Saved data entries
+--

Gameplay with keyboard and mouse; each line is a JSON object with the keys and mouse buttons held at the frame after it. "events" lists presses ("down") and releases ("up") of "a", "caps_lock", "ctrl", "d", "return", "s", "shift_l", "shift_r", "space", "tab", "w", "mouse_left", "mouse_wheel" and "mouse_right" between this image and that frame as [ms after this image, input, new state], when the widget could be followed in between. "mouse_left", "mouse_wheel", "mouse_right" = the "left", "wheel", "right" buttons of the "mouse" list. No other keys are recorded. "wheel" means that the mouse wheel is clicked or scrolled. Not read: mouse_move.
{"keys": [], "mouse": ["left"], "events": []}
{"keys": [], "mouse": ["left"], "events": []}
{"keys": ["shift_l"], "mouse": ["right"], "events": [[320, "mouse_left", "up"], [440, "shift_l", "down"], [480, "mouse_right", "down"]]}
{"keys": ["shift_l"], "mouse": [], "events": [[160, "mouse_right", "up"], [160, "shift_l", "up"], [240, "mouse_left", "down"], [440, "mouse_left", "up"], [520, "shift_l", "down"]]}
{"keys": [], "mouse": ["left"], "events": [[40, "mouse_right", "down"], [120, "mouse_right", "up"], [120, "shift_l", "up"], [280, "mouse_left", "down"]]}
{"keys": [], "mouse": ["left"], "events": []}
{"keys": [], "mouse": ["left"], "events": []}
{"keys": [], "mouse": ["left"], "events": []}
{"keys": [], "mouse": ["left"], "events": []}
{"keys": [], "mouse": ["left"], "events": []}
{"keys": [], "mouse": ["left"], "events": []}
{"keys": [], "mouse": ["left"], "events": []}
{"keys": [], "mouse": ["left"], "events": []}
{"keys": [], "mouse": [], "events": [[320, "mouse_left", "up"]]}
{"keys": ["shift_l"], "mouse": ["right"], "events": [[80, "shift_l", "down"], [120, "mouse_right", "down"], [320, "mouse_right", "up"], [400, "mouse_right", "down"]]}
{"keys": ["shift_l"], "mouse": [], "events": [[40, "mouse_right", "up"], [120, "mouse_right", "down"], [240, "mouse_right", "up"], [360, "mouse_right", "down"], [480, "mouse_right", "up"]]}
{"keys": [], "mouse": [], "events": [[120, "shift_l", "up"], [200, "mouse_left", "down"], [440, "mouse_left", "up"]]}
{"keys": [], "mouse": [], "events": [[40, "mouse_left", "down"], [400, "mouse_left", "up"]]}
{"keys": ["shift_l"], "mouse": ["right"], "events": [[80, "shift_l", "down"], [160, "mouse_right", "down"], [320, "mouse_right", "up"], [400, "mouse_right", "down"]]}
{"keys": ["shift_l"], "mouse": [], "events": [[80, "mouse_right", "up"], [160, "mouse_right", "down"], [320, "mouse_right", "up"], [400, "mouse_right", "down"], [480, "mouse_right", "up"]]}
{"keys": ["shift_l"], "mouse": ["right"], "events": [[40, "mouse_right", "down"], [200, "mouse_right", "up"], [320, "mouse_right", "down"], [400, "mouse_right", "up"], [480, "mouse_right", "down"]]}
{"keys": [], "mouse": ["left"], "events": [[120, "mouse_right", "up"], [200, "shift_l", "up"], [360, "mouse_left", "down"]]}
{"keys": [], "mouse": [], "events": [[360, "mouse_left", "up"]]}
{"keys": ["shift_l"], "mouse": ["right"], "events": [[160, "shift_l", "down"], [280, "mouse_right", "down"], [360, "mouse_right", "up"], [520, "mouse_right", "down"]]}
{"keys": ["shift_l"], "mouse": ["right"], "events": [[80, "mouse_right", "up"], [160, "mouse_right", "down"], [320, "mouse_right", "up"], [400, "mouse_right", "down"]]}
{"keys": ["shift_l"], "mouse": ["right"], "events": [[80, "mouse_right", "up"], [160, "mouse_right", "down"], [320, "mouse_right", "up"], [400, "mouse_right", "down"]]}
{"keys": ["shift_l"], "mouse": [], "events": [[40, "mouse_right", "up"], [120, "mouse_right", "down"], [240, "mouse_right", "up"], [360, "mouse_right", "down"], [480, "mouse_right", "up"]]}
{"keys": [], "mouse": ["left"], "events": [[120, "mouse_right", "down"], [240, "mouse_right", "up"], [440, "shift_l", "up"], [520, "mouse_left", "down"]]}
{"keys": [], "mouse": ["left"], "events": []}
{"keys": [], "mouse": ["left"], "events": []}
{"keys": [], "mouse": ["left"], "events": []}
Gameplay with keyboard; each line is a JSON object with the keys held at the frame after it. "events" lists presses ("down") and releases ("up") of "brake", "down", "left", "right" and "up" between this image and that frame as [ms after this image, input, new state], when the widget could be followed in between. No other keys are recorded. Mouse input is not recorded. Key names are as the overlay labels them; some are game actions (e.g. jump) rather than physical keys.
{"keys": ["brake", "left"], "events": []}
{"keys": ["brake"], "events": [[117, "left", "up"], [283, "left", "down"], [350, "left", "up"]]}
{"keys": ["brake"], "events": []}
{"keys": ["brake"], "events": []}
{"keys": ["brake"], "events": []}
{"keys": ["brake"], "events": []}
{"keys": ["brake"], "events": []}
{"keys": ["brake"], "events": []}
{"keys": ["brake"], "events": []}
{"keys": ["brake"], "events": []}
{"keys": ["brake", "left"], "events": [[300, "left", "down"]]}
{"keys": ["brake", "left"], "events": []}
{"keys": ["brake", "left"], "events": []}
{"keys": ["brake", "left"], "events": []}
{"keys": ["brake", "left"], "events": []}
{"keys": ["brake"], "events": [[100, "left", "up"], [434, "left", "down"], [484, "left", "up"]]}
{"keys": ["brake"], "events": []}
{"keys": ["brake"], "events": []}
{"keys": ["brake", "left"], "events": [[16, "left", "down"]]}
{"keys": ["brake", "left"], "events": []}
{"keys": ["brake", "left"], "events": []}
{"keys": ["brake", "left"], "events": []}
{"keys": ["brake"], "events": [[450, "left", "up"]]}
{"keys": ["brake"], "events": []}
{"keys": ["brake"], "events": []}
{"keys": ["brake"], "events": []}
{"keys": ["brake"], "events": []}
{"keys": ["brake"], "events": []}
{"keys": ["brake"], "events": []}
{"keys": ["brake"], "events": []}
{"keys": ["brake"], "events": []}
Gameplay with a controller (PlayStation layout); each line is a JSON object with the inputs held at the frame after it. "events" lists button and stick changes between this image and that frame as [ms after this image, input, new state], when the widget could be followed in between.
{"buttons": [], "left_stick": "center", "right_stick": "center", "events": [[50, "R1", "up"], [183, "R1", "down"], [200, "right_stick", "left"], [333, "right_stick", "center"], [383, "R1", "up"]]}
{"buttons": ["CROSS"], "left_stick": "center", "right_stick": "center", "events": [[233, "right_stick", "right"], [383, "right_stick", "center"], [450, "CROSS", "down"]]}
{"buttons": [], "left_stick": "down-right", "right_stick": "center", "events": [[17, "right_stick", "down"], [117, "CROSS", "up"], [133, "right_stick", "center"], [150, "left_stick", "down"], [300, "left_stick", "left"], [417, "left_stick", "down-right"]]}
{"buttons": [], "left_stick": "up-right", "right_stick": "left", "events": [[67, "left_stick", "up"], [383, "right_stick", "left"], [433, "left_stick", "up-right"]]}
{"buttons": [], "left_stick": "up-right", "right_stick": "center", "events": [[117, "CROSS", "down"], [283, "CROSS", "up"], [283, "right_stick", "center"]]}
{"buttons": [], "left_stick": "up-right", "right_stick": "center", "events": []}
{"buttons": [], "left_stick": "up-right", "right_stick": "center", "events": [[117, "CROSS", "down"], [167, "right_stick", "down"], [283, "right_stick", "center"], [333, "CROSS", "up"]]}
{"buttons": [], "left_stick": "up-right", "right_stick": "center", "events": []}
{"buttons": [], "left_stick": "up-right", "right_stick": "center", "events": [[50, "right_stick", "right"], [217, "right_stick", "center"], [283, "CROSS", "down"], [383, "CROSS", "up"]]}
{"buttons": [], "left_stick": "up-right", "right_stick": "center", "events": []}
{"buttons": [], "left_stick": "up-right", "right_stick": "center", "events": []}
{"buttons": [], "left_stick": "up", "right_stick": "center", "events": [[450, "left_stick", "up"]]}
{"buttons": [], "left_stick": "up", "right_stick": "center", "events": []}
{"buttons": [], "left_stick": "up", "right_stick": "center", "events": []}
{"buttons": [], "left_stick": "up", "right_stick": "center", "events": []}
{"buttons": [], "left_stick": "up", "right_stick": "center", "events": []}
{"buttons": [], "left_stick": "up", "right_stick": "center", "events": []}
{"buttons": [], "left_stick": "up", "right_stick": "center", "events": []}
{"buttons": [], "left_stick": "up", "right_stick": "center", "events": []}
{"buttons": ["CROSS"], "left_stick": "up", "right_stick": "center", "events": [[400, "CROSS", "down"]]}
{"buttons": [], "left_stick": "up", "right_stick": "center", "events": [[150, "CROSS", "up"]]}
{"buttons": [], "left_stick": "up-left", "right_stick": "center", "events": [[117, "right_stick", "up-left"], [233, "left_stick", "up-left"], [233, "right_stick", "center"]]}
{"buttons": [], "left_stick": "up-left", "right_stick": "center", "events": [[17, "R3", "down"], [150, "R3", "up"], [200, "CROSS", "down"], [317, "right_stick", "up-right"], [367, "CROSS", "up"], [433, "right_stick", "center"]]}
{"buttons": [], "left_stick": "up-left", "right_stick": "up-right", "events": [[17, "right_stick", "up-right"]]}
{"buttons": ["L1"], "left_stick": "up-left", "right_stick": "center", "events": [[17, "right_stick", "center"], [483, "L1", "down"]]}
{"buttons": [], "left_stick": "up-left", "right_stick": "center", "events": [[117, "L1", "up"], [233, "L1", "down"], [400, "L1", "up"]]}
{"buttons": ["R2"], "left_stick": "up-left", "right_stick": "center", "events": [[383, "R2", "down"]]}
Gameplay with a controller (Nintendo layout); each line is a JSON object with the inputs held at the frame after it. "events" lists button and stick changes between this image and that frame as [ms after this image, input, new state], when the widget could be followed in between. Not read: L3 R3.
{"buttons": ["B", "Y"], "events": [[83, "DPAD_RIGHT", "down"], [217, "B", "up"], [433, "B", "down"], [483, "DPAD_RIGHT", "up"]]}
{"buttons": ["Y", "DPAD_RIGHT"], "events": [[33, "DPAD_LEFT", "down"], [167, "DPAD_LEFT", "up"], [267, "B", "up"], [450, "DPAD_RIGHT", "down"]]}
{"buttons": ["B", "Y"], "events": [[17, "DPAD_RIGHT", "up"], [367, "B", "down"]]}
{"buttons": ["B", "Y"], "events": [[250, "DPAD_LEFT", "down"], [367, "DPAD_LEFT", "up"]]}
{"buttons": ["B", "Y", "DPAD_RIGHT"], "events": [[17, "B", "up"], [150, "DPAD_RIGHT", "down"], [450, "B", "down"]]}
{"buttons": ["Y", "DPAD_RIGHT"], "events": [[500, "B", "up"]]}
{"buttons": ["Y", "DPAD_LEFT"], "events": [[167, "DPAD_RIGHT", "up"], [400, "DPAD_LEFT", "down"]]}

+--

Instructions to follow
Each line of the data that contains "other" belongs in the answer.

Result
Gameplay with keyboard and mouse; each line is a JSON object with the keys and mouse buttons held at the frame after it. "events" lists presses ("down") and releases ("up") of "a", "caps_lock", "ctrl", "d", "return", "s", "shift_l", "shift_r", "space", "tab", "w", "mouse_left", "mouse_wheel" and "mouse_right" between this image and that frame as [ms after this image, input, new state], when the widget could be followed in between. "mouse_left", "mouse_wheel", "mouse_right" = the "left", "wheel", "right" buttons of the "mouse" list. No other keys are recorded. "wheel" means that the mouse wheel is clicked or scrolled. Not read: mouse_move.
Gameplay with keyboard; each line is a JSON object with the keys held at the frame after it. "events" lists presses ("down") and releases ("up") of "brake", "down", "left", "right" and "up" between this image and that frame as [ms after this image, input, new state], when the widget could be followed in between. No other keys are recorded. Mouse input is not recorded. Key names are as the overlay labels them; some are game actions (e.g. jump) rather than physical keys.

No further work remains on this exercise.